Como é que preparam os voluntários e as pessoas que trabalham na Joseph House, como é que os ajudam a lidar com as diferentes situações que podem encontrar?

- Sabendo que os nossos residentes vêm de contextos traumatizados que fomentam a exclusão, o sentimento de não pertença, a violência, o empobrecimento e os abusos, na Casa Joseph procuramos atenuar estes efeitos criando uma comunidade terapêutica que reforça a sua dignidade. Os voluntários desempenham um papel importante nesta comunidade. No início, dependíamos muito dos voluntários porque não tínhamos pessoal. Mas agora que temos pessoal, incluindo uma assistente social maravilhosa, podemos dar formação aos nossos voluntários para que contribuam para a nossa comunidade de uma forma que beneficie os nossos residentes. Como pode imaginar, conhecer novas pessoas de todos os quadrantes da vida pode ser esmagador para homens que estiveram isolados da sociedade.

-- TAREFAS A REALIZAR --
• a. Reproduza sem alterações o trecho do texto sobre a Casa Joseph que vai de "Como é que preparam" a "que podem encontrar?".
• b. Resuma em duas frases o texto sobre a Casa Joseph.

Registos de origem
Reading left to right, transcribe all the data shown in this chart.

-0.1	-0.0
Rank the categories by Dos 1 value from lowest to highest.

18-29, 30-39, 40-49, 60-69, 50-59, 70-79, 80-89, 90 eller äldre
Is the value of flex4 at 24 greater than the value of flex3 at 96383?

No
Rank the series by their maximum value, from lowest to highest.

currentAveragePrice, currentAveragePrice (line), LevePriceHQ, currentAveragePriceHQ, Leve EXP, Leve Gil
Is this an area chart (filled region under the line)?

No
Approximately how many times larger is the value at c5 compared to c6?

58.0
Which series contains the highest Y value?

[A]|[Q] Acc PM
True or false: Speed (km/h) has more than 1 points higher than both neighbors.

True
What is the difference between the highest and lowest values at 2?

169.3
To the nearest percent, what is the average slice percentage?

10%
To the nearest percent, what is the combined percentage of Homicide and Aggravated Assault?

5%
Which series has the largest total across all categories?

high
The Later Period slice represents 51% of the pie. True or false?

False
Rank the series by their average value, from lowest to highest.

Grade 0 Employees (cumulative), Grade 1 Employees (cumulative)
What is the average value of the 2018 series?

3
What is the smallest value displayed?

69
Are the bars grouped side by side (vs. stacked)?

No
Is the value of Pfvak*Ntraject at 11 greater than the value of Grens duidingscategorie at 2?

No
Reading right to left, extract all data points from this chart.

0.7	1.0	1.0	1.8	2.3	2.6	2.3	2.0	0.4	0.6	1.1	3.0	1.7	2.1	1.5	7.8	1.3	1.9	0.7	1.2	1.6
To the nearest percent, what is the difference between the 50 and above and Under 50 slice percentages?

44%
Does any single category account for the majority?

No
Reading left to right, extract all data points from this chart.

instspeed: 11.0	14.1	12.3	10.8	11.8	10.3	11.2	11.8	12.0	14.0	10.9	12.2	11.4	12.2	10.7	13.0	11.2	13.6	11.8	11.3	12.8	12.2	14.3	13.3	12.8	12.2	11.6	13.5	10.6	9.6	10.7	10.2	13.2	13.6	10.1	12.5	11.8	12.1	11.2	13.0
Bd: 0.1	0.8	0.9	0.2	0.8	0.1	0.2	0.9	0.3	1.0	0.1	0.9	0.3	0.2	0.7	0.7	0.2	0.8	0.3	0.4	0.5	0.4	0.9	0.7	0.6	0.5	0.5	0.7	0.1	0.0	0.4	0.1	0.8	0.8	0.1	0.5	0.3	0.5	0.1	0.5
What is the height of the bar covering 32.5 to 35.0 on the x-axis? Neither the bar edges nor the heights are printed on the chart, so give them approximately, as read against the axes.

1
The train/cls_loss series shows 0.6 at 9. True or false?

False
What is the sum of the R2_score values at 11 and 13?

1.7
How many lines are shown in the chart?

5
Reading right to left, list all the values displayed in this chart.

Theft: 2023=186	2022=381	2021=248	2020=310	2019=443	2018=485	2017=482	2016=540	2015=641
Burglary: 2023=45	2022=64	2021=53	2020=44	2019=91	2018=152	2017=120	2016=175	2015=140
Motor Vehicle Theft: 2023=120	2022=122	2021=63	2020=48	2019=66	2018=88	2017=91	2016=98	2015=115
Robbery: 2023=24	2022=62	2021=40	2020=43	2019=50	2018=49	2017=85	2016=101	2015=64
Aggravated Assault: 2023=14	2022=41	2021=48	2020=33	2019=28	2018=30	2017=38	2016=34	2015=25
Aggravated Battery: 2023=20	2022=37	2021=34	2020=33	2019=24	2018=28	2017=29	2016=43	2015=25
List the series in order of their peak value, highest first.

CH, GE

-- RESPOSTAS ÀS TAREFAS --
• a.
Como é que preparam os voluntários e as pessoas que trabalham na Joseph House, como é que os ajudam a lidar com as diferentes situações que podem encontrar?

• b. A Casa Joseph procura atenuar os efeitos dos contextos traumatizados de onde vêm os residentes criando uma comunidade terapêutica que reforça a sua dignidade, na qual os voluntários desempenham um papel importante. Como agora há pessoal, incluindo uma assistente social, é possível dar formação aos voluntários para que contribuam para a comunidade de uma forma que beneficie os residentes.